Last month, the FDA released four new guidance documents providing insight on the FDA’s interpretation of provisions of the Biologics Price Competition and Innovation Act (“BPCIA”), as it amends the Public Health Service Act (“PHS Act”) and the Patient Protection and Affordable Care Act (“ACA”), among other statutes. Two of the documents relate to the “Deemed to be a License” provision in section 7002(e) of the BPCIA, and are covered in a separate post. The remaining two documents, which will be discussed here, address recommended practices for biosimilar development and meeting the application requirements for biosimilar and interchangeable products.[1]

The Questions and Answers on Biosimilar Development and the BPCI Act (Revision 1) guidance document is intended to enhance transparency of the FDA’s interpretation of the BPCIA by providing responses to common questions from prospective applicants and interested parties. The content is largely pulled from two of the FDA’s prior draft guidance documents issued in April 2015 and May 2015, respectively, with some updates and revisions.

In particular, the Q&A addresses questions regarding the permissible differences between a proposed biosimilar product and a reference product, as related to formulation and delivery device and the number of routes of administration, presentations (e.g., strengths or delivery devices), and conditions of use. One noteworthy change from the earlier drafts that spans several of the questions is the reference to a new January 2017 guidance document entitled “Considerations in Demonstrating Interchangeability With a Reference Product.” While the 2015 drafts included brief explanations about the FDA’s review process for interchangeable products as relevant to each question, the revised responses now direct applicants to the comprehensive 30-page guidance, which provides detailed suggestions for the development of and applications for a proposed interchangeable product specifically.

Other relevant differences between the drafts include: a change in the recommended length of time to retain reserve samples of the products used in comparative clinical studies intended to support a 351(k) application (now for at least 5 years following the date on which the 351(k) application is licensed, or, if such application is not licensed, at least 5 years following the date of completion of the studies); removal of the recommendations related specifically to retaining samples from multi-site studies and products intended for multi-dose administration; and an expanded definition of “publicly-available information” in relation to FDA’s previous determination that the reference product is safe, pure, and potent to include in a 351(k) application (the definition now includes “FDA-approved labeling for the reference product,” in addition to the types of information found in the “action package” for a Biologics License Application (“BLA”)).
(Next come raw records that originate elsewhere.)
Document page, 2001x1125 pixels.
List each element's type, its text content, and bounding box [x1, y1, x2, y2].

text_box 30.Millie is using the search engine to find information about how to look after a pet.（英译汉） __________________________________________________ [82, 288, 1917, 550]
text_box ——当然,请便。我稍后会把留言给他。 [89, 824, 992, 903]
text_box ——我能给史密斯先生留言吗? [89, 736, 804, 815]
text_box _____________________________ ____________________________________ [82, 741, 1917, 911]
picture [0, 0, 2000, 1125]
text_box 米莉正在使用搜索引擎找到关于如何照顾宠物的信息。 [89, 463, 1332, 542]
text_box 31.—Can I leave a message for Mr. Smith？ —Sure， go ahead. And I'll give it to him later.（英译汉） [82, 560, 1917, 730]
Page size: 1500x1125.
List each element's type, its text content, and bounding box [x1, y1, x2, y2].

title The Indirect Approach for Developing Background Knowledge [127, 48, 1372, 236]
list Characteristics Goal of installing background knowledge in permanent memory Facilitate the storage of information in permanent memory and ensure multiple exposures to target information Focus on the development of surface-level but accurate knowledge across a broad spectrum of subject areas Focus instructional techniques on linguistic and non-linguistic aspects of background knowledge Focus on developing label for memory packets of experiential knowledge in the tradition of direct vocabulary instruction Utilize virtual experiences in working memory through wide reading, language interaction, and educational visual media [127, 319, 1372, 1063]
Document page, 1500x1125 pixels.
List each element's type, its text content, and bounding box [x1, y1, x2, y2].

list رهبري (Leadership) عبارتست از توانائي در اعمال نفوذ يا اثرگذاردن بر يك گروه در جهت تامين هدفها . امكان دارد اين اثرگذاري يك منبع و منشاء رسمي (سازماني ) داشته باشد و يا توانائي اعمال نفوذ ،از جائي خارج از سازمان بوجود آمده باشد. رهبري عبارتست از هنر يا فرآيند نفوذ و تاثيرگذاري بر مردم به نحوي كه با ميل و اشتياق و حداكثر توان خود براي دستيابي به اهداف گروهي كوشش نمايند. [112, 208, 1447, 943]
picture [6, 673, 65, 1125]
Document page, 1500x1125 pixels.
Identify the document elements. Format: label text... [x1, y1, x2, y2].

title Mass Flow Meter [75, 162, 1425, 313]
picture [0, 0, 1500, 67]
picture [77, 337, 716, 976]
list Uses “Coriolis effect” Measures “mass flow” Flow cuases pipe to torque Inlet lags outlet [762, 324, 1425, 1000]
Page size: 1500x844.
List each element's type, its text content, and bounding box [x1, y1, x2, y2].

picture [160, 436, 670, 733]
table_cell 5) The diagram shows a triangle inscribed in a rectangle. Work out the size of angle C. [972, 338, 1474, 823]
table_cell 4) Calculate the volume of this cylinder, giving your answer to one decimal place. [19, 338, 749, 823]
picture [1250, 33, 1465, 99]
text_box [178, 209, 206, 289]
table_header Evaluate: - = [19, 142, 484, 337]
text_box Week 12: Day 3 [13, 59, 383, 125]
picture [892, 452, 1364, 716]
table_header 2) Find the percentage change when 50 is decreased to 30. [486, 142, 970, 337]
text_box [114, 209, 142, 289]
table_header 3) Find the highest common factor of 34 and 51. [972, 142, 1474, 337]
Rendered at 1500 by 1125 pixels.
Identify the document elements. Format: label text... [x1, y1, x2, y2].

Lastly, while some Q&As were withdrawn and moved to the companion draft guidance document (addressed below), one  question relating to the permissibility of extrapolated clinical data was withdrawn entirely, and instead refers applicants with questions about the standards for clinical data to another guidance from April 2015, entitled “Scientific Considerations in Demonstrating Biosimilarity to a Reference Product.”

The companion document to Questions and Answers on Biosimilar Development and the BPCI Act (Revision 1) is New and Revised Draft Q&As on Biosimilar Development and the BPCI Act (Revision 2), which includes additional Q&As that address the requirements for pediatric assessments or investigations under the Pediatric Research Equity Act (“PREA”), the suggested support for post-approval manufacturing changes for a licensed biosimilar product, and the definition of “protein” in section 351(i)(1) of the PHS Act. Notably, the document also clarifies that a 351(k) application is not the appropriate vehicle to seek approval for routes of administration, dosage forms, strengths, or conditions of use that differ from those of the reference product, implying that sponsors must instead utilize the regular, unabbreviated pathway for licensure in those instances.

A new topic that the FDA addresses in this second guidance is the issue of when a reference product holder refuses to sell a product to a prospective applicant that is seeking to conduct studies to support approval of a biosimilar product, based on a belief that supplying the product for that purpose would violate the risk evaluation and mitigation strategy (REMS) with elements to assure safe use (ETASU) for the reference product. Noting that such incidents have occurred, the FDA proposes a solution where the prospective applicant may submit study protocols to the FDA and request a letter from the FDA stating that the proposed studies contain safety protections that would comply with the REMS. If the FDA finds that the safety protections are comparable to those in the REMS, the FDA would then notify the reference product holder with a separate letter indicating that the Agency would not consider the supply of the reference product to the prospective applicant for the required testing to be a violation of the REMS. The FDA hopes that this solution will help facilitate a prospective applicant’s access to the reference product for purposes of supporting the license application.

[1] The FDA clarifies that a “biosimilar” or “biosimilar product” refers to a product that the FDA has determined to be biosimilar to the reference product under sections 351(i)(2) and 351(k)(2) of the PHS Act, and that an “interchangeable biosimilar” or “interchangeable product” refers to a biosimilar product that the FDA has determined to be interchangeable with the reference product under sections 351(i)(3) and 351(k)(4) of the PHS Act.